Miami Marlins – No. 31
- Pitcher
- Born: December 25, 2000 (age 25) Conyers, Georgia, U.S.
- Bats: RightThrows: Right

MLB debut
- June 20, 2024, for the Milwaukee Brewers

MLB statistics (through 2026 season)
- Win–loss record: 3–9
- Earned run average: 7.87
- Strikeouts: 59
- Stats at Baseball Reference

Teams
- Milwaukee Brewers (2024); Colorado Rockies (2024–2025); Miami Marlins (2026–present);

= Bradley Blalock =

American baseball player (born 2000)

Bradley Christopher Blalock (BLAY-lock, born December 25, 2000) is an American professional baseball pitcher for the Miami Marlins of Major League Baseball (MLB). He has previously played in MLB for the Milwaukee Brewers and Colorado Rockies.

==Career==
===Boston Red Sox===
Blalock attended Grayson High School in Loganville, Georgia. He was high school teammates with fellow future Major League Baseball (MLB) player Parker Meadows. The Boston Red Sox drafted Blalock in the 32nd round, with the 977th overall selection of the 2019 MLB draft. He made his professional debut with the rookie-level Gulf Coast League Red Sox, logging a 6.75 ERA in 4 games (3 starts). He did not play in a game in 2020 due to the cancellation of the minor league season because of the COVID-19 pandemic.

Blalock spent the 2021 campaign with the Single-A Salem Red Sox, making 23 starts and compiling a 3–6 record and 4.27 ERA with 85 strikeouts over 86 1/3 innings pitched. He underwent Tommy John surgery in March 2022 and missed the entirety of the season as a result. Blalock began the 2023 season in late May with Salem and was promoted to the High-A Greenville Drive after four starts. In seven starts for Greenville, he recorded a 5–1 record and 2.55 ERA with 36 strikeouts across 35 1/3 innings pitched.

===Milwaukee Brewers===
On August 1, 2023, the Red Sox traded Blalock to the Milwaukee Brewers for Luis Urías. Blalock made 4 starts for the High-A Wisconsin Timber Rattlers, posting a 5.27 ERA with 17 strikeouts across 13 2/3 innings. His season ended when he went on the disabled list on August 28 with a strained oblique muscle. On November 13, the Brewers added Blalock to their 40-man roster to protect him from the Rule 5 draft.

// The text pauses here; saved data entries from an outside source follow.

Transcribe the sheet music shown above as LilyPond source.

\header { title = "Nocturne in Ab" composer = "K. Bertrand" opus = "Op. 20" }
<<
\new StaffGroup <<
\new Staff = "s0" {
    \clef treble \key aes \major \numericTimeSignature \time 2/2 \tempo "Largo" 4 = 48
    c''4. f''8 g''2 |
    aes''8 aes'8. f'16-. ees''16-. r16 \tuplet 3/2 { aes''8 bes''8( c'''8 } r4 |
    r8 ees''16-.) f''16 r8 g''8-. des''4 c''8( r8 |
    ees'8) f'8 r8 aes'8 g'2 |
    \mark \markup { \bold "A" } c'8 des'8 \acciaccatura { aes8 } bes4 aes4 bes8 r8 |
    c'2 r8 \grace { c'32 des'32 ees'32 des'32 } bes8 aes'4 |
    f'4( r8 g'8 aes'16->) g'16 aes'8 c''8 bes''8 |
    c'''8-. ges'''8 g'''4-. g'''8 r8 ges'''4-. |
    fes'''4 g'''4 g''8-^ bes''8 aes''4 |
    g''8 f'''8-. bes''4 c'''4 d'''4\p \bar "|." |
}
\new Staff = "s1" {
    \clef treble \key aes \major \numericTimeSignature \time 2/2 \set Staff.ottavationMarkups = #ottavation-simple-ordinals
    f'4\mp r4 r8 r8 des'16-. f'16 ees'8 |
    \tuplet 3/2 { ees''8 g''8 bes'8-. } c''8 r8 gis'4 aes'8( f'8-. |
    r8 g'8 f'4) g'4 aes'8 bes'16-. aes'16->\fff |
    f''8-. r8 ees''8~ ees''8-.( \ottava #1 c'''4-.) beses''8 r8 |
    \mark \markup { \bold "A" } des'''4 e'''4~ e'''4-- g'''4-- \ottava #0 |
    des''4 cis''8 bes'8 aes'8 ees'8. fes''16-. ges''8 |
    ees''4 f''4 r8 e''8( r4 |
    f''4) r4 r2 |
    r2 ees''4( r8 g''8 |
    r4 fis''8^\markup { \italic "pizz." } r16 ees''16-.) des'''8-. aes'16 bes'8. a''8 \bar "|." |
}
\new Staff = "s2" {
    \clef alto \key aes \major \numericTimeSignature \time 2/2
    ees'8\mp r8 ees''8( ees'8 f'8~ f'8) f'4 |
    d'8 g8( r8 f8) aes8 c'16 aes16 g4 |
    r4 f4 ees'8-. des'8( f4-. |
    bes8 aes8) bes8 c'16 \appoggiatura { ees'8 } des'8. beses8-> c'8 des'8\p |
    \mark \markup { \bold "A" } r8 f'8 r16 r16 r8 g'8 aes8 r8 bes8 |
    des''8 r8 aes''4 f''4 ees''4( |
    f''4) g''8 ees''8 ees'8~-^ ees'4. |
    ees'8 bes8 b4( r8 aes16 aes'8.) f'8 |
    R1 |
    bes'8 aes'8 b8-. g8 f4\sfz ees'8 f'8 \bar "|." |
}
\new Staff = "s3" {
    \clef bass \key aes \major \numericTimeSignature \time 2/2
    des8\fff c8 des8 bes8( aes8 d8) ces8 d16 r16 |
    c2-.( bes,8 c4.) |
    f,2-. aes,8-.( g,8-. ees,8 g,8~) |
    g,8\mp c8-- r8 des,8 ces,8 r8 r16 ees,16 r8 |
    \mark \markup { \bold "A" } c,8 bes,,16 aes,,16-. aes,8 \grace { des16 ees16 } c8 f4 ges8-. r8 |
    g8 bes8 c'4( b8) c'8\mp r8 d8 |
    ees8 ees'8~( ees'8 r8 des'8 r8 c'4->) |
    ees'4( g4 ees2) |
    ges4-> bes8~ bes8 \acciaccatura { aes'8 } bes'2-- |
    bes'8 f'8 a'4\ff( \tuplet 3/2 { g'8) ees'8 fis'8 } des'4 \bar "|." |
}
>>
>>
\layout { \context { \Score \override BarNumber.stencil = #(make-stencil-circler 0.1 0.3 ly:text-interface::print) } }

Blalock was optioned to the Double-A Biloxi Shuckers to begin the 2024 season. In 7 starts for Biloxi, he recorded a 2.27 ERA with 29 strikeouts across 35 2/3 innings pitched. On May 20, Blalock was promoted to the major leagues for the first time. However, he did not play in a game and was optioned back to Biloxi on May 24, briefly becoming a phantom ballplayer. On June 19, Blalock was promoted to the major leagues again, and he made his MLB debut the following day. After pitching one scoreless inning against the San Diego Padres, he returned to the minors.

===Colorado Rockies===
On July 27, 2024, Milwaukee traded Blalock and Yujanyer Herrera to the Colorado Rockies in exchange for Nick Mears. Blalock made his Rockies debut on August 12 against the Arizona Diamondbacks. Over 5 2/3 innings, he gave up six hits, three runs, and struck out four. On August 24, Blalock earned his first career win against the eventual American League champion New York Yankees. Through the rest of the season, Blalock made six appearances, finishing the season with a 5.87 ERA in 30 2/3 innings pitched.

Blalock began the 2025 season in the Rockies' bullpen before being sent down to Triple-A on April 6, 2025. He returned to the Rockies briefly in late April, then again on May 2, joining the starting rotation. He gave up 12 runs in 3 2/3 innings in a 21–0 loss to the San Diego Padres on May 10, after which he returned to the minors. He came back to the majors in July, making six starts for the Rockies, including throwing six scoreless innings against the Cleveland Guardians on July 28. He was sent down to Triple-A again in August before being promoted again in September, ending the season in the rotation. Blalock logged a 2–6 record with a 9.36 ERA in 14 games, striking out 27 and walking 23 batters in 58 2/3 innings.

On January 15, 2026, Blalock was designated for assignment by the Rockies following the signing of Michael Lorenzen.

===Miami Marlins===
On January 20, 2026, Blalock was traded to the Miami Marlins in exchange for Jake Brooks. Blalock was optioned to the Triple-A Jacksonville Jumbo Shrimp to begin the regular season.

== Pitch arsenal ==
Blacklock has a five-pitch mix: four-seam fastball, slider, splitter, curveball, and cutter. In 2024, he relied primarily on his four-seamer, using his splitter as a put-away pitch, modeled after Kevin Gausman’s split-change.